L'esposizione risulta oggi arricchita, rispetto a quella che vide l'ultima dei Whitaker, anche da numerose stelai figurate, ordinate secondo criteri tipologici e cronologia, nell'intento di mostrare i reperti più significativi dell'ampia e varia produzione moziese. Accanto a queste l'ormai celeberrima statua marmorea rappresentante un figura virile coperta da una lunga veste articolata in fitte pieghe: enigmatico e indiscutibile capolavoro di un ignoto artista di cultura greca che operò in Sicilia nella prima metà del V secolo a.C. (6)

Queste nuove acquisizioni si aggiungono al nucleo originario del museo moziese, che fu voluto da un personaggio eclettico e di grande cultura, la cui filosofia collezionistica, ormai storicizzata, ha costituito una delle matrici fondamentali di questo piccolo, ma preziosissimo, museo privato.

Note

1. - Whitaker, J.I., Motya a Phoenician Colony in Sicily, London 1921, pag. 1 sgg.

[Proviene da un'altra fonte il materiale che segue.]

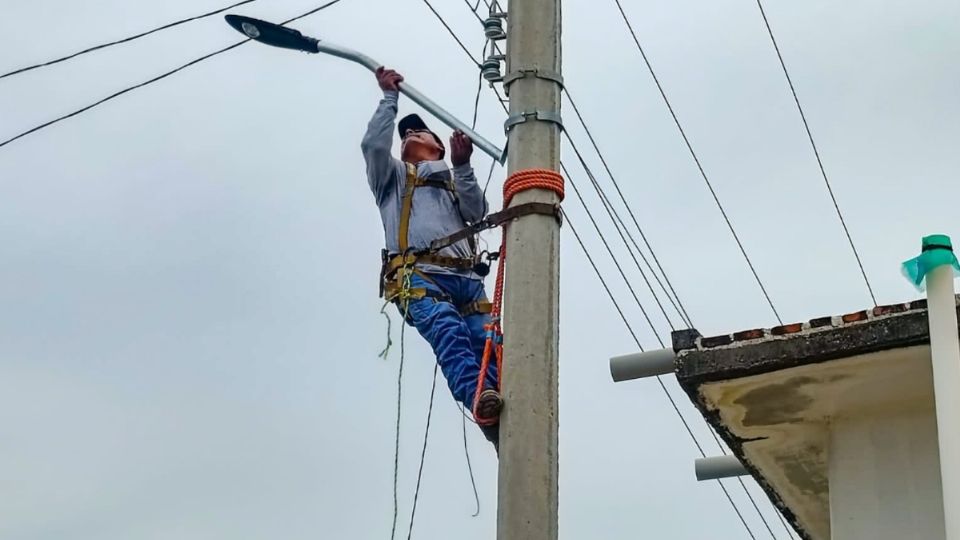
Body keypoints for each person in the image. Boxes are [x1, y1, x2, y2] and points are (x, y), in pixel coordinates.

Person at [361, 67, 501, 449]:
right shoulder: (393, 178)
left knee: (492, 344)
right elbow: (374, 146)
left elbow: (476, 212)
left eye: (418, 131)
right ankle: (481, 399)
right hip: (419, 277)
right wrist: (390, 98)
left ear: (439, 146)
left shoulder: (455, 181)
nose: (409, 135)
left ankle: (499, 406)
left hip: (467, 281)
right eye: (405, 134)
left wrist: (463, 166)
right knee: (448, 331)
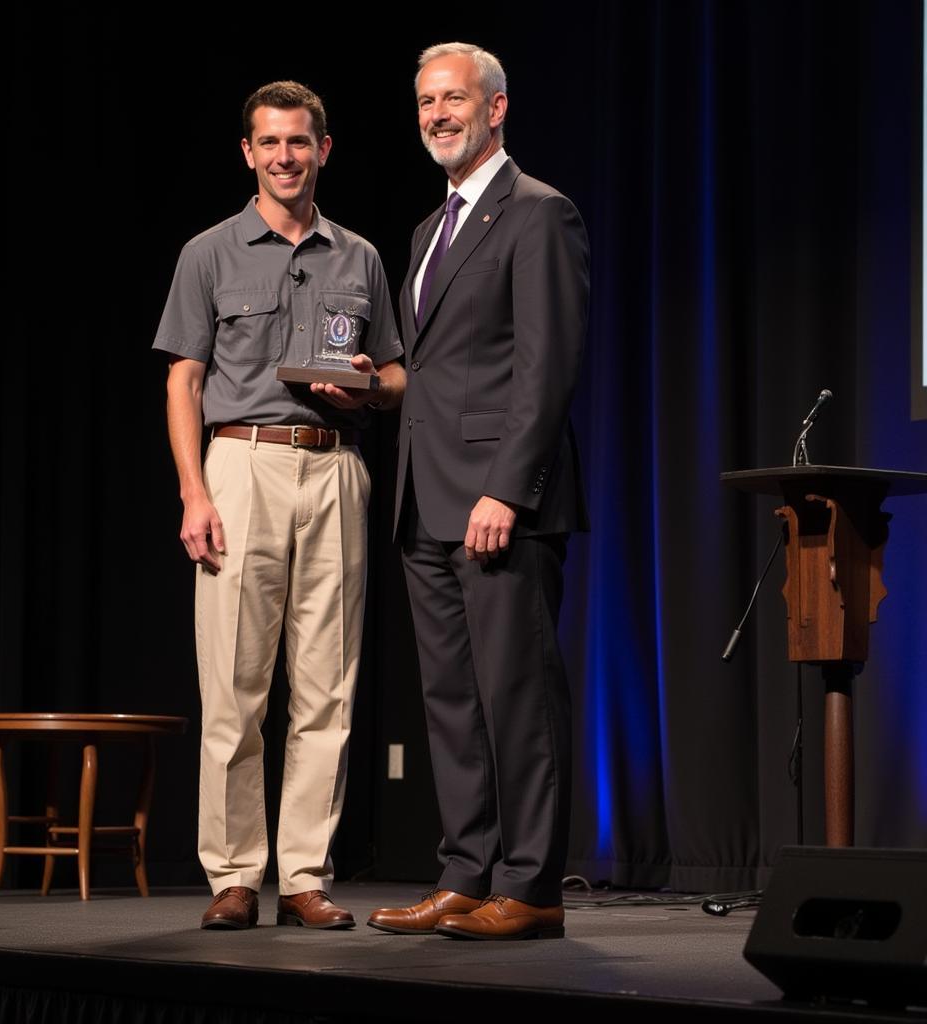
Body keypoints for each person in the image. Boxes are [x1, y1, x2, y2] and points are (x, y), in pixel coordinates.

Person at [154, 81, 405, 931]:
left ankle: (302, 875)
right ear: (249, 153)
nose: (286, 158)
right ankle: (232, 876)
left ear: (323, 150)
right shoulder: (210, 252)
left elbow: (400, 372)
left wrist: (369, 386)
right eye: (271, 144)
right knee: (234, 685)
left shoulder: (358, 256)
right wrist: (193, 490)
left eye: (301, 143)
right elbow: (184, 377)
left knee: (327, 688)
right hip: (241, 466)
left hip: (334, 470)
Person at [368, 43, 589, 940]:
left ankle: (532, 888)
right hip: (427, 499)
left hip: (499, 504)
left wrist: (509, 489)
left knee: (517, 699)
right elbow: (441, 369)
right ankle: (466, 871)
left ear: (496, 108)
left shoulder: (538, 213)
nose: (437, 114)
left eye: (453, 97)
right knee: (451, 703)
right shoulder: (428, 232)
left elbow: (548, 364)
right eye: (425, 100)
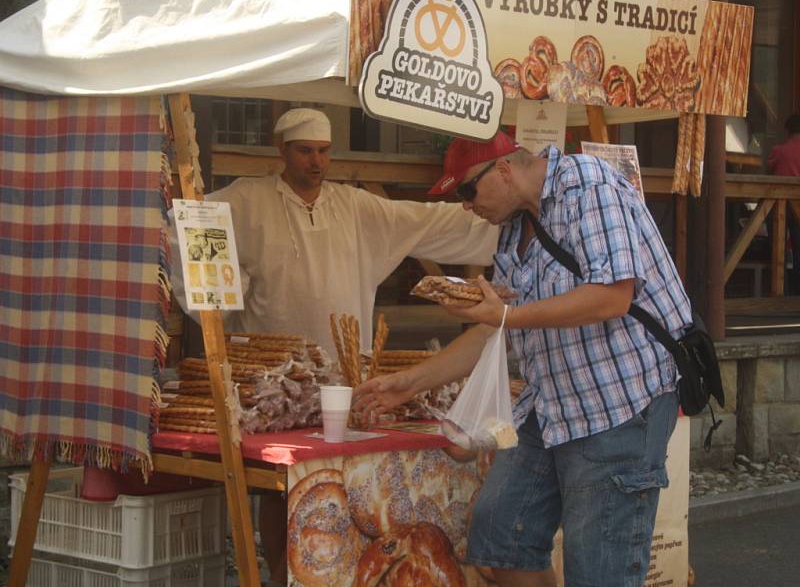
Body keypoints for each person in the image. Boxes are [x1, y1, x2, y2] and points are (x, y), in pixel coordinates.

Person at [170, 107, 498, 584]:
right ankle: (275, 569)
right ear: (282, 150)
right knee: (277, 489)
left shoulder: (355, 206)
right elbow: (190, 223)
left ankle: (316, 573)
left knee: (332, 487)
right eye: (305, 151)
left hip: (344, 379)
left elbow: (429, 223)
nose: (317, 162)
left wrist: (513, 219)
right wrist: (222, 293)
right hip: (273, 386)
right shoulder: (247, 199)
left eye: (324, 151)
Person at [354, 132, 692, 587]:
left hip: (621, 406)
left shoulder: (589, 186)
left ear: (504, 168)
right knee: (500, 539)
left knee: (598, 572)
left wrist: (508, 315)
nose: (467, 206)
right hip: (551, 405)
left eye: (467, 191)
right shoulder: (514, 225)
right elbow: (498, 327)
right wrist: (410, 382)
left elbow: (611, 296)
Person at [768, 113, 800, 292]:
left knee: (777, 248)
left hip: (780, 205)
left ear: (788, 130)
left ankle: (781, 290)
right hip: (798, 204)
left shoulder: (779, 150)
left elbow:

2. - Riconosciuto con D.P.R. n. 431 del 9 luglio 1975, pubblicato nella G.U. 3 settembre 1975, reg. Tribunale di Palermo 28 novembre 1975, n. 13734; costituito da Delia Whitaker con testamento del 21 maggio 1966.

3. - Art. 2 dello Statuto.

4. - Art 4 dello Statuto.

5. - La riapertura del Museo si deve ad una proficua e fattiva collaborazione istituitasi fra la Fondazione G. Whitaker e la Soprintendenza per i Beni Culturali ed Ambientali di Trapani che ha stabilito le modalità di intervento e curato la parte scientifica.

6. - Per una precisa descrizione della statua e soprattutto sulle problematiche poste circa la sua cronologia e l'identificazione del personaggio, cfr. in particolare: A- Giammellaro Spanò, in Antike Welt... 16 (1985), pag. 16 sgg.; V. Tusa, in La parola del passato, 213 (1983), pag. 445 sgg.; Id., in I Fenici, Milano 1988, pag 538 sgg.